More than 800 people have died in south Sudan violence since January and almost 94,000 people fled their homes, posing a major challenge for the fledgling state, the top UN aid official for the region warned on Wednesday.
The nation in waiting has seen an upsurge in bloody clashes since January's largely peaceful referendum, in which southerners voted almost unanimously to split with the north.
The number of people displaced by violence has doubled in the past month to 93,780 people, according to figures released by Lise Grande, the UN humanitarian coordinator for Sudan.
"In the last month, if you have seen a doubling of the number of the people who are displaced, you have to be worried -- and we are," Grande told reporters in the southern regional capital Juba.
There have been clashes between rebel groups and the southern army, and between rival ethnic groups over resources such as land and cattle, as well as sporadic attacks by rebels of the originally Ugandan-based Lord's Resistance Army, which has moved much of its operations into the south.

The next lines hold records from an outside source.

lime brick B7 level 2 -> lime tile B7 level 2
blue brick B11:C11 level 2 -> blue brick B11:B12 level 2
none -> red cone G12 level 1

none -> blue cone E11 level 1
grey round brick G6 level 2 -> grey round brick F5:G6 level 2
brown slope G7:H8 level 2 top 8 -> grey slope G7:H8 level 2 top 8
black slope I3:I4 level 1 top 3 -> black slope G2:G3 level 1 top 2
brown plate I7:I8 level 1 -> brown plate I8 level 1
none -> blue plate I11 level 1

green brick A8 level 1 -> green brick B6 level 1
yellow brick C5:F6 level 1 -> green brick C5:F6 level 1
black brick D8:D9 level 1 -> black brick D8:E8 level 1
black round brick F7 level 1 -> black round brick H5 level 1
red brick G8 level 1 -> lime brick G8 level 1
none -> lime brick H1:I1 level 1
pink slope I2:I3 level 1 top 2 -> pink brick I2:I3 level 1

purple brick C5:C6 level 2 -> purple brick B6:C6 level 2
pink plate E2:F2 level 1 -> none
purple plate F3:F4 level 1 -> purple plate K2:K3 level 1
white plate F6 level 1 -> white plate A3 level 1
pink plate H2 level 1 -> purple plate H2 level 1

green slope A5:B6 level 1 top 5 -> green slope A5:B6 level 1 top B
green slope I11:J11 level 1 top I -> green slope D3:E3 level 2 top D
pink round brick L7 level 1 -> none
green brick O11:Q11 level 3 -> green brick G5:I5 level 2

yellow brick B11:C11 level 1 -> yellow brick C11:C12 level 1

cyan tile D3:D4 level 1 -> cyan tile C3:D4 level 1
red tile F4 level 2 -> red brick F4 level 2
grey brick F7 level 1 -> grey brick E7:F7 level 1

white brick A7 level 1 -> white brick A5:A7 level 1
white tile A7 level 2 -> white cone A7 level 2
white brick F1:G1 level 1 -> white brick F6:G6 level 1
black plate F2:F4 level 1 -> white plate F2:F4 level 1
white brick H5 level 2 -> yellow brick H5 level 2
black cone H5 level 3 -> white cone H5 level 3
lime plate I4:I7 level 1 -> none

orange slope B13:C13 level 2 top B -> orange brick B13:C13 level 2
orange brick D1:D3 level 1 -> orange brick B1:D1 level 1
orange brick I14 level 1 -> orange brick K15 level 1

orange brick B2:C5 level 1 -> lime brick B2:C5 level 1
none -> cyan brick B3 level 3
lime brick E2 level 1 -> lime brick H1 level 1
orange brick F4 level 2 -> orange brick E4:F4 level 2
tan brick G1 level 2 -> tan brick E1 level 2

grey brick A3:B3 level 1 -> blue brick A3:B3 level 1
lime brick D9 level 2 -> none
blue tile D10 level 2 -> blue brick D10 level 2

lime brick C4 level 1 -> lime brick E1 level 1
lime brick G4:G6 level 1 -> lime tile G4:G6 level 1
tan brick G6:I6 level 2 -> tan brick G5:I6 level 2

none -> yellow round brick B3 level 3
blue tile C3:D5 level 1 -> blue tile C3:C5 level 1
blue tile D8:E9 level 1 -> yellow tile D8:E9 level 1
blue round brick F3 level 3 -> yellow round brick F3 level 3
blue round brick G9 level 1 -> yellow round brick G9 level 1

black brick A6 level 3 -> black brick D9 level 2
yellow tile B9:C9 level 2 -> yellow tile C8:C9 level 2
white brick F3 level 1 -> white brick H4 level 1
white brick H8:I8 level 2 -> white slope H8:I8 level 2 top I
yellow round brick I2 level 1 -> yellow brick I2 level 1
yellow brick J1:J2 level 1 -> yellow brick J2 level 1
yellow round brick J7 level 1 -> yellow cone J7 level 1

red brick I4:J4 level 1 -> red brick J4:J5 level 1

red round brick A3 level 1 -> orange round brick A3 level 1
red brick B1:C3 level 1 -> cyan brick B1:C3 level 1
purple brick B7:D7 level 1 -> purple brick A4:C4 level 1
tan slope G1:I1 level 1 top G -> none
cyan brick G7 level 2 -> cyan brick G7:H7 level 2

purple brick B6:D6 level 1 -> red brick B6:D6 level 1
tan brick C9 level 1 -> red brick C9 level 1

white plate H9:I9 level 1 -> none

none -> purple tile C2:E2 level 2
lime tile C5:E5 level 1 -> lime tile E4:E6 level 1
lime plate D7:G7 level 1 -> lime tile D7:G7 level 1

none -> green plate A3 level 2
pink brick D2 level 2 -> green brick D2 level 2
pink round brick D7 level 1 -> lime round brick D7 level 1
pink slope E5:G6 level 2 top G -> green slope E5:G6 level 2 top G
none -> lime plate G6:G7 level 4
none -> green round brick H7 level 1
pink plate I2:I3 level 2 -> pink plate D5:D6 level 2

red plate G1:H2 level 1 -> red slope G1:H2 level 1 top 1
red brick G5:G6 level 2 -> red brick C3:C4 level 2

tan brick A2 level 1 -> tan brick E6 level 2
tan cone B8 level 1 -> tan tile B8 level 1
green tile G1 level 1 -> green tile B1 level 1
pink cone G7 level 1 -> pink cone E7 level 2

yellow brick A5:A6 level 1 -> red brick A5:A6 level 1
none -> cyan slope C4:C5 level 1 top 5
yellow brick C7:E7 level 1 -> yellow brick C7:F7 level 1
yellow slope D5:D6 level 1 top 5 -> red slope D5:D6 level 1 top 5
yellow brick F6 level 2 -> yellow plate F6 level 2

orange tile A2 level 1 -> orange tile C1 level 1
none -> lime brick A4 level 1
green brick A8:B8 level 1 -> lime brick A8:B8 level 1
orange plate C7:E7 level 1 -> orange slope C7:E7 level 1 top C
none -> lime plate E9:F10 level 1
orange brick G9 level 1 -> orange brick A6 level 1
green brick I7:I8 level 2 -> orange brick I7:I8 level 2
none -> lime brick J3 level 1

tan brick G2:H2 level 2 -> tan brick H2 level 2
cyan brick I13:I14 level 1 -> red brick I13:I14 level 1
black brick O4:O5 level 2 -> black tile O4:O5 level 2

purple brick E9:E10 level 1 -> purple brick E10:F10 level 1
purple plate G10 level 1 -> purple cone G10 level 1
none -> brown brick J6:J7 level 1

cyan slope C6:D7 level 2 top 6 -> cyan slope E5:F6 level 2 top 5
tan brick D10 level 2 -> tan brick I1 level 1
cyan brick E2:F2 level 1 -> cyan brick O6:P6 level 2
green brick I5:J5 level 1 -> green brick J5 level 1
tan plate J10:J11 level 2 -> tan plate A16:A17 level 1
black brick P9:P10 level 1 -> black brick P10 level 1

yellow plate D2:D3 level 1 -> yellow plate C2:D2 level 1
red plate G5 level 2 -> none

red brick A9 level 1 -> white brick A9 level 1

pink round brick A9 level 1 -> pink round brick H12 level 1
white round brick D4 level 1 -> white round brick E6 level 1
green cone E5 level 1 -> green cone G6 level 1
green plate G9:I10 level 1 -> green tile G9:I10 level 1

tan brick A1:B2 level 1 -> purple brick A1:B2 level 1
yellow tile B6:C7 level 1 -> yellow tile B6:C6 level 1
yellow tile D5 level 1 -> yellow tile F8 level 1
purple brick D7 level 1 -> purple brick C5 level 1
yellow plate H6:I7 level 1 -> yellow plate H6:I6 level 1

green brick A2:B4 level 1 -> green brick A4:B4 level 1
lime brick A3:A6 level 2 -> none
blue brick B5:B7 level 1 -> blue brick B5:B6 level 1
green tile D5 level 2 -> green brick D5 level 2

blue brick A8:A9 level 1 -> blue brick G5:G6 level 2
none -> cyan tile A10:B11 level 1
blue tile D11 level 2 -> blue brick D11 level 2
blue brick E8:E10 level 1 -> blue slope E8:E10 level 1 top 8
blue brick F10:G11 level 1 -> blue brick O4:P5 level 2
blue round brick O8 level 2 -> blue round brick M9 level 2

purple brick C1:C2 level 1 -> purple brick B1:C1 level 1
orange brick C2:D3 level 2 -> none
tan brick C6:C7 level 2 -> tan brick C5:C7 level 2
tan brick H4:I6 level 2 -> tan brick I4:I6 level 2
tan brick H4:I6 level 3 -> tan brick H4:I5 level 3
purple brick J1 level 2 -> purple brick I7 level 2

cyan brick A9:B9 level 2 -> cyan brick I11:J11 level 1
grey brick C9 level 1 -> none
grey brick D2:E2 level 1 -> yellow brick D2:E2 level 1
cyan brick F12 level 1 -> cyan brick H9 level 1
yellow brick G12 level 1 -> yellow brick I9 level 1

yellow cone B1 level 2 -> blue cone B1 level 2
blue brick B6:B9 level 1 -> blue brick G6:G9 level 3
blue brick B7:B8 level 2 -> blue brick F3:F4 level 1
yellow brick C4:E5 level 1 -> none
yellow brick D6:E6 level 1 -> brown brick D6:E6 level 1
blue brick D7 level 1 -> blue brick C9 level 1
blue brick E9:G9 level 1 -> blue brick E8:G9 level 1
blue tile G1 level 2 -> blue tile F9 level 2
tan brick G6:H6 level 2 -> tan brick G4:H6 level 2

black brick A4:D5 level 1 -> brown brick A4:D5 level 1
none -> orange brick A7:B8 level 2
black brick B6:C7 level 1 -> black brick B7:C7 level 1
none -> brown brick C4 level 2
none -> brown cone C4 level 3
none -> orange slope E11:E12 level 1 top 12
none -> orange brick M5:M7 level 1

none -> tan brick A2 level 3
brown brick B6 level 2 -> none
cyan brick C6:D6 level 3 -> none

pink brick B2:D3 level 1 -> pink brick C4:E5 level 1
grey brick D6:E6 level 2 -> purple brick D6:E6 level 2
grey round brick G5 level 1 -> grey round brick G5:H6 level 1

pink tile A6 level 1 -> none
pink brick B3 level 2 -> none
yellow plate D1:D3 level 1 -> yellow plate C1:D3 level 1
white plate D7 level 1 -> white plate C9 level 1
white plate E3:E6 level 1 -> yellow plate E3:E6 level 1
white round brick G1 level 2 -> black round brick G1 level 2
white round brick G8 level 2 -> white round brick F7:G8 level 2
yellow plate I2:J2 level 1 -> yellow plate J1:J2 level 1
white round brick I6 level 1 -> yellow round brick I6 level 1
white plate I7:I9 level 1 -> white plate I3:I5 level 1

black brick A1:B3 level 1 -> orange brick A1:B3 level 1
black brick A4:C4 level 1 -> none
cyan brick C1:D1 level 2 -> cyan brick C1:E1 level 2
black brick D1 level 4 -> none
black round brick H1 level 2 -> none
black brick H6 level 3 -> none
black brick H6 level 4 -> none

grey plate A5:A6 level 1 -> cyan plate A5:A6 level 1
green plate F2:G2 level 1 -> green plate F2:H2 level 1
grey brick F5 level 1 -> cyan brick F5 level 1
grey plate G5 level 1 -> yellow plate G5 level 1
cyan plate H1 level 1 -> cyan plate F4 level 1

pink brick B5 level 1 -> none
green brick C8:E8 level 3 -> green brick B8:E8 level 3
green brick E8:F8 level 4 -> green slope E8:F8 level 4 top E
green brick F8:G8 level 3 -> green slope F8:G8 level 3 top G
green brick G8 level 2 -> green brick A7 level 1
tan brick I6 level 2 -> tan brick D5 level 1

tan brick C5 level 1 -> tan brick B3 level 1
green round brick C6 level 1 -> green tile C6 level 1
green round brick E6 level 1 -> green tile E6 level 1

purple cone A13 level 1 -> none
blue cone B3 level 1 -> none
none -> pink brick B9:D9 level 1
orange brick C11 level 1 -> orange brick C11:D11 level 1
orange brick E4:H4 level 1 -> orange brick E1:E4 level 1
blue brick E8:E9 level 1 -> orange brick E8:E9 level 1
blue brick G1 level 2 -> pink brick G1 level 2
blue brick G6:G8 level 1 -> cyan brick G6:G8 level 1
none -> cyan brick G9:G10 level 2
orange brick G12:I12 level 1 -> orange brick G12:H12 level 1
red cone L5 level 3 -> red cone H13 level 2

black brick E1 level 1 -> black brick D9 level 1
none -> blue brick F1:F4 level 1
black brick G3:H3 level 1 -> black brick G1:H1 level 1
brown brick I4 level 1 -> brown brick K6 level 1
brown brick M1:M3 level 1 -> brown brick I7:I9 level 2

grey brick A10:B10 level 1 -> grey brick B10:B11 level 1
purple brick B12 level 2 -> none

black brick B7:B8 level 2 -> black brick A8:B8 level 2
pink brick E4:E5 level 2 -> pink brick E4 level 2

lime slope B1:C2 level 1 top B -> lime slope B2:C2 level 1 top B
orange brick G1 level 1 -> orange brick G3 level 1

"We're worried that, with at least seven militias out there, with inter-communal (violence) continuing, and the LRA out in Western Equatoria, this is not a good picture," Grande said.
"If security continues to deteriorate as we have seen recently, then we are going to have to expect that we will see more and more people who will need emergency aid," she said.
The grim figures announced on Wednesday compare badly with 2010, when some 980 people were killed and 215,000 displaced during the whole year, according to UN figures.
Analysts have warned that security will pose a major challenge for the Juba authorities in the run-up to international recognition in July.
But Grande said she was still optimistic the fledgling state could pull together for its formal independence.
"The euphoria of being free, of being born into a new state, having your own republic, I think this will be a tremendously unifying time," the UN official said.
"What we hope is that spirit of unification carries forward, so we can get on with the business of... standing up a strong, transparent democratic state."